Work request 1: Write out the stretch of the Beautypedia reviews from "Paula has saved" through "still break out." word for word.
Work request 2: According to the Beautypedia reviews, what was the title of the book by Paula that one reviewer read in the late 90's?
Work request 3: Carry on the Beautypedia reviews from the point where they stop.

I find the Beautypedia website indispensable. Their articles and reviews alerted me to the ingredients I was having irritation and rashes from--esp Methylwhatever, that long name. That's why products that people generally rave about (eg WnW coverall foundation) destroy my skin. They point out fragrance/formula/etc issues, and are quite generous in recommending all kinds of brands for all budgets. To those reiterating that Paula doesn't have specialized degrees/ experience: she hires a team for this stuff, you can't miss their names on the site. Duh.
They aren't as quickly updated as MUA when it comes to specific products. They hate Lush, but I have found some gems from there which haven't been reviewed on BP website.
Their articles have helped me pick out effective products for hair, skin, makeup. It is a great resource combined with MUA for a broader range of opinions and experiences. I don't understand the bad reviews at all.... The reviewers always leave a margin for preference, but with makeup it's obvious they prefer a certain aesthetic. So what? They always mention products other than their own, and I love the videos/podcasts they come out with. If you think they are too biased towards PC items you haven't seen their videos. They sometimes mention PC products not being optimal for them. E.g one of them mentioned that the PC array of sunscreens don't work for him, the finish or feel of them, so he goes for Skinceuticals. There are more examples of this type of honest feedback.
Have not purchased even one PC item and have used Beautypedia as a resource for years.
Paula has saved my skin more than once. In the late 90's, I read her book, "Don't Go to the Cosmetics Counter Without Me," and learned why all of the acne products never worked at clearing up my skin. Even worse, they were breaking me out even more. So basically, I was paying money for more acne. I started using the cleansers she recommended, then purchased her BHA 2% Gel when she first came out with it in the late 90's. This has kept my skin clear for more than 15 years. Yes, I'm 55 and I still break out.

Information shown:
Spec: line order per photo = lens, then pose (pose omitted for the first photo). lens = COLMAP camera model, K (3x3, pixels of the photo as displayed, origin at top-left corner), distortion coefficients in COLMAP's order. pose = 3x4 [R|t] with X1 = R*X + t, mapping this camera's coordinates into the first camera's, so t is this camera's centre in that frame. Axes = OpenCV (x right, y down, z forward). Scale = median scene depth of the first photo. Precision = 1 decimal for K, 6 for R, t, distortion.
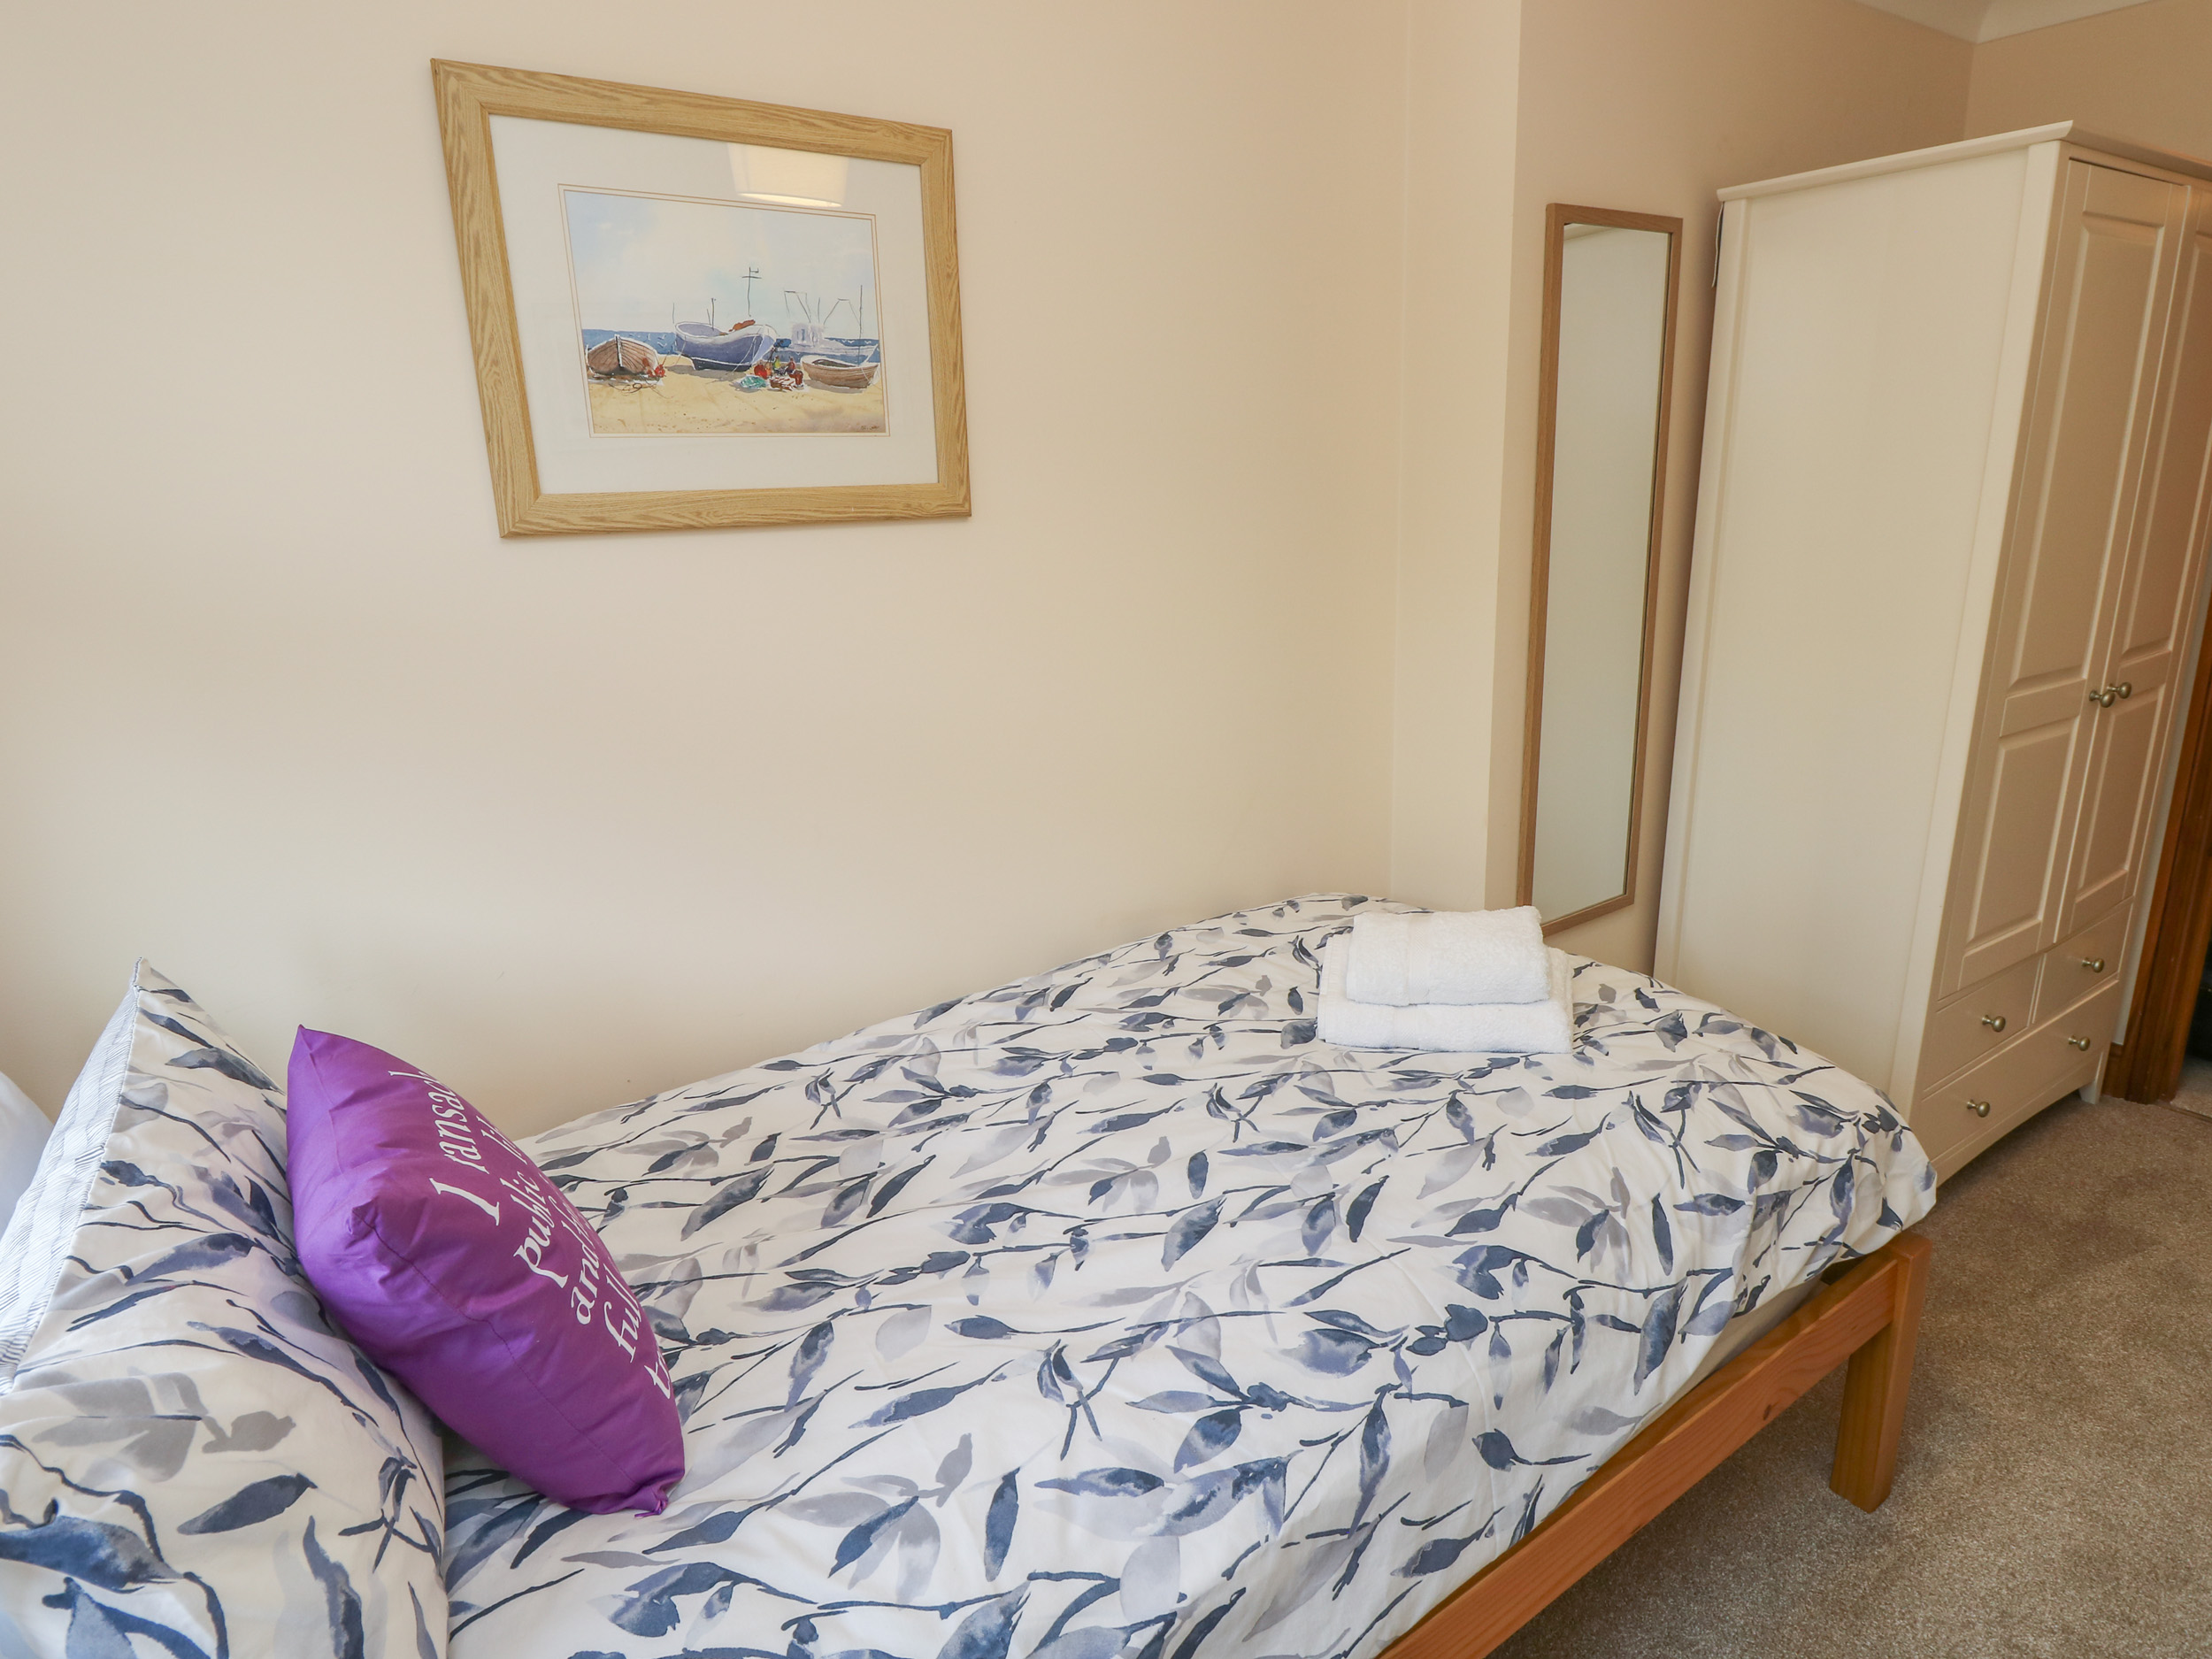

Task response 1:
Paula has saved my skin more than once. In the late 90's, I read her book, "Don't Go to the Cosmetics Counter Without Me," and learned why all of the acne products never worked at clearing up my skin. Even worse, they were breaking me out even more. So basically, I was paying money for more acne. I started using the cleansers she recommended, then purchased her BHA 2% Gel when she first came out with it in the late 90's. This has kept my skin clear for more than 15 years. Yes, I'm 55 and I still break out.

Task response 2: "Don't Go to the Cosmetics Counter Without Me."

Task response 3:
Now, I have new issues. I've suddenly developed very sensitive skin. Everything she has said about fragrance, plant and chemical, has proven true for me. It breaks me out horribly around my eyes. I can't even use it in my shampoos and conditioners. The Ingredient Dictionary on her website has been a skin lifesaver for me. On a side note, my skin and hair have never looked better using completely fragrance free products.
I've also found her reviews on makeup to be accurate about 90% of the time. I'll buy a product some You Tuber recommends, then find it doesn't work for me. I'll look it up on Beautypedia, and will discover a poor or average review. I don't always agree with her reviews on her own makeup products. I think that's an area where that still needs some work.
I also like the company's honesty over how much their products can do for you. If you watch their Q&A You Tube videos, they admit the limits, and that it's not Botox in a jar.
Do I consider them infallible or completely unbiased? No. However, no one on the planet is infallible or unbiased. I appreciate what Paula has done for the skincare industry, and I think we've all benefitted, whether you use her products or not.
While I find some of Paula's reviews to be over the top with the warnings about fragrance and natural oils, I do regard Beautypedia as a fantastic resource for sensitive skin care products.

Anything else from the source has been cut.